=== Records to use ===

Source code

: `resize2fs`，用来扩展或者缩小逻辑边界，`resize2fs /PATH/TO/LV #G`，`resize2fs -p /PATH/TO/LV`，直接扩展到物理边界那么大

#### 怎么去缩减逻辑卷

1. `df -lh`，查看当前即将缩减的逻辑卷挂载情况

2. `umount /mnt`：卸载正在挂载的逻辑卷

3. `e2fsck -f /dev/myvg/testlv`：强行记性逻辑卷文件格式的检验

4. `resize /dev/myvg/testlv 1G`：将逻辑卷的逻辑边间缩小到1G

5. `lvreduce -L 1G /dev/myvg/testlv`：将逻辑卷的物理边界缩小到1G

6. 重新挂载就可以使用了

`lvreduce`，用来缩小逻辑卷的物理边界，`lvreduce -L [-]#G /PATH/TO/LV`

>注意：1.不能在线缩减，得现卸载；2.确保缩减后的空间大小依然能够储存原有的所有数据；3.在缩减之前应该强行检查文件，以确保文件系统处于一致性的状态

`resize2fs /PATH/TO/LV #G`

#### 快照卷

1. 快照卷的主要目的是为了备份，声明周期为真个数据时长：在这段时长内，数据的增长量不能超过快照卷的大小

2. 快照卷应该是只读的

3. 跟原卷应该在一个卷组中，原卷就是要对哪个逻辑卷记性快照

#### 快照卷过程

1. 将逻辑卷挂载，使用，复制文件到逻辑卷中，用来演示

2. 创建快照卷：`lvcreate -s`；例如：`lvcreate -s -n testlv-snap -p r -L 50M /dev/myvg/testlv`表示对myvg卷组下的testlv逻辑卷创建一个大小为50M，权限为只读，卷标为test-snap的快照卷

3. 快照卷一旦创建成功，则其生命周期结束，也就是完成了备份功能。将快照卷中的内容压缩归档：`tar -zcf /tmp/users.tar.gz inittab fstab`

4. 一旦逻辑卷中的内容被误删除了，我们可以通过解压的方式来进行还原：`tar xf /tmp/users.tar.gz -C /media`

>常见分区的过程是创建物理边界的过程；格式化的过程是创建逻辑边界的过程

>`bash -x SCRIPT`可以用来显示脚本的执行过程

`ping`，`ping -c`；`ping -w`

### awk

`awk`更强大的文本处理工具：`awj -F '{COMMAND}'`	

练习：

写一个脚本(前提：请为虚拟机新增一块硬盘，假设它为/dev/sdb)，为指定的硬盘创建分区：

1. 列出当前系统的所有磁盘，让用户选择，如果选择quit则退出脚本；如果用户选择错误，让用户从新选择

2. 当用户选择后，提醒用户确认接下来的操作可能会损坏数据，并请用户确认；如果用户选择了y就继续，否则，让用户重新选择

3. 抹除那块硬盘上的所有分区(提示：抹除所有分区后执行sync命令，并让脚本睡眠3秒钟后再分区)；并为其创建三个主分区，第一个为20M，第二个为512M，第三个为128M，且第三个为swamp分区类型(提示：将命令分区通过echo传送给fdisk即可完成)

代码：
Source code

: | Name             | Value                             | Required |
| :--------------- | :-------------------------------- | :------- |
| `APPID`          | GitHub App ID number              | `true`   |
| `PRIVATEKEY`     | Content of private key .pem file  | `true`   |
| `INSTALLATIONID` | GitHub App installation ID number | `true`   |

===

Transcribe all of the entries without altering anything.

• Problem solution
Source code

: `resize2fs`，用来扩展或者缩小逻辑边界，`resize2fs /PATH/TO/LV #G`，`resize2fs -p /PATH/TO/LV`，直接扩展到物理边界那么大

#### 怎么去缩减逻辑卷

1. `df -lh`，查看当前即将缩减的逻辑卷挂载情况

2. `umount /mnt`：卸载正在挂载的逻辑卷

3. `e2fsck -f /dev/myvg/testlv`：强行记性逻辑卷文件格式的检验

4. `resize /dev/myvg/testlv 1G`：将逻辑卷的逻辑边间缩小到1G

5. `lvreduce -L 1G /dev/myvg/testlv`：将逻辑卷的物理边界缩小到1G

6. 重新挂载就可以使用了

`lvreduce`，用来缩小逻辑卷的物理边界，`lvreduce -L [-]#G /PATH/TO/LV`

>注意：1.不能在线缩减，得现卸载；2.确保缩减后的空间大小依然能够储存原有的所有数据；3.在缩减之前应该强行检查文件，以确保文件系统处于一致性的状态

`resize2fs /PATH/TO/LV #G`

#### 快照卷

1. 快照卷的主要目的是为了备份，声明周期为真个数据时长：在这段时长内，数据的增长量不能超过快照卷的大小

2. 快照卷应该是只读的

3. 跟原卷应该在一个卷组中，原卷就是要对哪个逻辑卷记性快照

#### 快照卷过程

1. 将逻辑卷挂载，使用，复制文件到逻辑卷中，用来演示

2. 创建快照卷：`lvcreate -s`；例如：`lvcreate -s -n testlv-snap -p r -L 50M /dev/myvg/testlv`表示对myvg卷组下的testlv逻辑卷创建一个大小为50M，权限为只读，卷标为test-snap的快照卷

3. 快照卷一旦创建成功，则其生命周期结束，也就是完成了备份功能。将快照卷中的内容压缩归档：`tar -zcf /tmp/users.tar.gz inittab fstab`

4. 一旦逻辑卷中的内容被误删除了，我们可以通过解压的方式来进行还原：`tar xf /tmp/users.tar.gz -C /media`

>常见分区的过程是创建物理边界的过程；格式化的过程是创建逻辑边界的过程

>`bash -x SCRIPT`可以用来显示脚本的执行过程

`ping`，`ping -c`；`ping -w`

### awk

`awk`更强大的文本处理工具：`awj -F '{COMMAND}'`	

练习：

写一个脚本(前提：请为虚拟机新增一块硬盘，假设它为/dev/sdb)，为指定的硬盘创建分区：

1. 列出当前系统的所有磁盘，让用户选择，如果选择quit则退出脚本；如果用户选择错误，让用户从新选择

2. 当用户选择后，提醒用户确认接下来的操作可能会损坏数据，并请用户确认；如果用户选择了y就继续，否则，让用户重新选择

3. 抹除那块硬盘上的所有分区(提示：抹除所有分区后执行sync命令，并让脚本睡眠3秒钟后再分区)；并为其创建三个主分区，第一个为20M，第二个为512M，第三个为128M，且第三个为swamp分区类型(提示：将命令分区通过echo传送给fdisk即可完成)

代码：
Source code

: | Name             | Value                             | Required |
| :--------------- | :-------------------------------- | :------- |
| `APPID`          | GitHub App ID number              | `true`   |
| `PRIVATEKEY`     | Content of private key .pem file  | `true`   |
| `INSTALLATIONID` | GitHub App installation ID number | `true`   |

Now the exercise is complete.